If you've been to the movies in the last 25 years and enjoyed superhero franchises like DC's Batman and Marvel's The Avengers, you might have detected the influence of Hollywood story consultant and author Christopher Vogler in those well-told tales. Inspired by Joseph Campbell’s The Hero with a Thousand Faces, Vogler transformed that famed analysis of mythic storytelling into a 12-stage narrative structure for screenwriters, based on ancient archetypes, called The Writer’s Journey.

A staple in film classes the world over, Vogler’s influential guide tracks the hero’s path from trials to triumph, a flexible template that has stood the test of time. “Stories are resilient and seem to be adapting to a new age and new realities with the help of writers who are always looking for unexpected ways to put together the elemental pieces,” Vogler says, citing the deaths of major characters in the Game of Thrones franchise as an example.

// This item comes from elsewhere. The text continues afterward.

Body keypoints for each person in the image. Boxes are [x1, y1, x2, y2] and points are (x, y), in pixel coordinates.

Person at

Now, Vogler has some new theories to share in an updated fourth edition of The Writer’s Journey, released to coincide with the book’s 25th anniversary. In a chapter titled “It’s All About the Vibes, Man,” Vogler recalls experiencing a physical reaction to a great story: “My guts tightened with suspense, my heart pounded with fear or passion, my throat choked up with emotion, my mind soared with inspiration.” That experience led him to identify yet another way to hit an audience’s emotional sweet spot: by aiming directly at the chakras, the seven spiritual centers located along the human spine. “I think there’s a lot of insight there for writers,” he says, “as another way of understanding the emotional triggers in the body and spirit.”

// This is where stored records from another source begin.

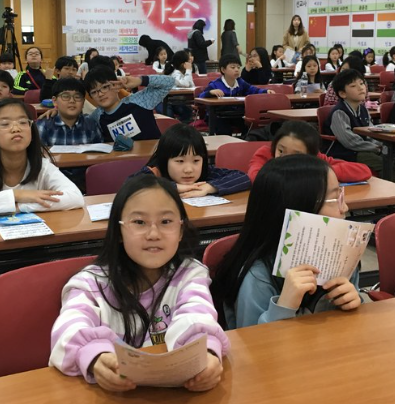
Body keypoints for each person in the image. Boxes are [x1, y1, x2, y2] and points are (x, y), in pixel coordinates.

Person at [49, 175, 229, 392]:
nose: (153, 234)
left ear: (181, 230)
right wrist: (95, 356)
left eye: (166, 222)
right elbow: (70, 327)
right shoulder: (90, 283)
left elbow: (198, 315)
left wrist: (206, 352)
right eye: (139, 222)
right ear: (119, 231)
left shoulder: (190, 274)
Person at [212, 155, 361, 330]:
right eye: (335, 199)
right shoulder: (257, 276)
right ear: (301, 210)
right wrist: (284, 306)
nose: (345, 208)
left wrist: (353, 301)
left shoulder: (340, 254)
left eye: (341, 195)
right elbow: (250, 342)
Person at [0, 99, 84, 220]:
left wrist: (21, 207)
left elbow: (75, 197)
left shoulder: (42, 166)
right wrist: (16, 195)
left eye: (23, 122)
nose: (16, 128)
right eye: (5, 124)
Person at [324, 69, 395, 186]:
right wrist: (376, 148)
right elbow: (350, 141)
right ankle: (388, 197)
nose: (360, 88)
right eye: (353, 86)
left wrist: (380, 146)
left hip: (367, 149)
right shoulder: (339, 112)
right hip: (348, 153)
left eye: (361, 83)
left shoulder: (363, 109)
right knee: (386, 165)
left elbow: (371, 132)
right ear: (343, 94)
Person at [135, 123, 250, 197]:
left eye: (196, 161)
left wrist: (210, 187)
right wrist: (173, 187)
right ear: (165, 160)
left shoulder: (206, 173)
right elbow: (133, 184)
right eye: (180, 161)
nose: (189, 170)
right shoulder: (155, 173)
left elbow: (243, 178)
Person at [247, 120, 371, 183]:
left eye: (296, 155)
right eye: (281, 151)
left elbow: (363, 171)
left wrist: (317, 171)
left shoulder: (316, 160)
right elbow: (256, 176)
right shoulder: (265, 153)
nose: (285, 159)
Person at [85, 66, 175, 141]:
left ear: (116, 85)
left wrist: (140, 80)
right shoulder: (97, 116)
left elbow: (170, 82)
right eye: (94, 92)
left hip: (152, 155)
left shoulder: (140, 100)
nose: (100, 94)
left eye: (105, 87)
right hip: (121, 157)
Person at [36, 77, 104, 147]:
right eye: (66, 96)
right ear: (54, 101)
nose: (72, 101)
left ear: (83, 102)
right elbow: (38, 153)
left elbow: (99, 151)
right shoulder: (43, 125)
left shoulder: (91, 124)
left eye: (77, 97)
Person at [163, 50, 194, 123]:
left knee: (188, 111)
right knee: (173, 118)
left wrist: (188, 72)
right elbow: (186, 84)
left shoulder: (184, 73)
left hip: (178, 102)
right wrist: (188, 70)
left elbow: (192, 85)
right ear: (183, 64)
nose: (190, 63)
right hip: (168, 102)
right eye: (188, 61)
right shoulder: (175, 73)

The latest version of The Writer’s Journey also expands on the concept of what makes a good scene and features an in-depth analysis of Guillermo del Toro’s Oscar-winning The Shape of Water, which is examined through the lens of the hero’s journey. With more than 400,000 copies sold since 1995, The Writer’s Journey boasts an audience much vaster than the insider circles of Hollywood. “I once met Jeff Bezos,” Vogler says, “and he told me the hero’s journey eerily described what he went through in building Amazon.”

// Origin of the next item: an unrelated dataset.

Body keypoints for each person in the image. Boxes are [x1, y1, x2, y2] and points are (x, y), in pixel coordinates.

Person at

“I think these ideas are useful for people,” he says, “because they identify some significant turning points in the dramas of our lives.” And with the upheaval people all over the world are currently experiencing, Vogler offers the book as “a kind of orientation device, like a compass or a map,” he says, “that can guide us through tough stuff, by giving us metaphors and models of human behavior to compare with our own situations. It can be a beacon of light in the darkness.”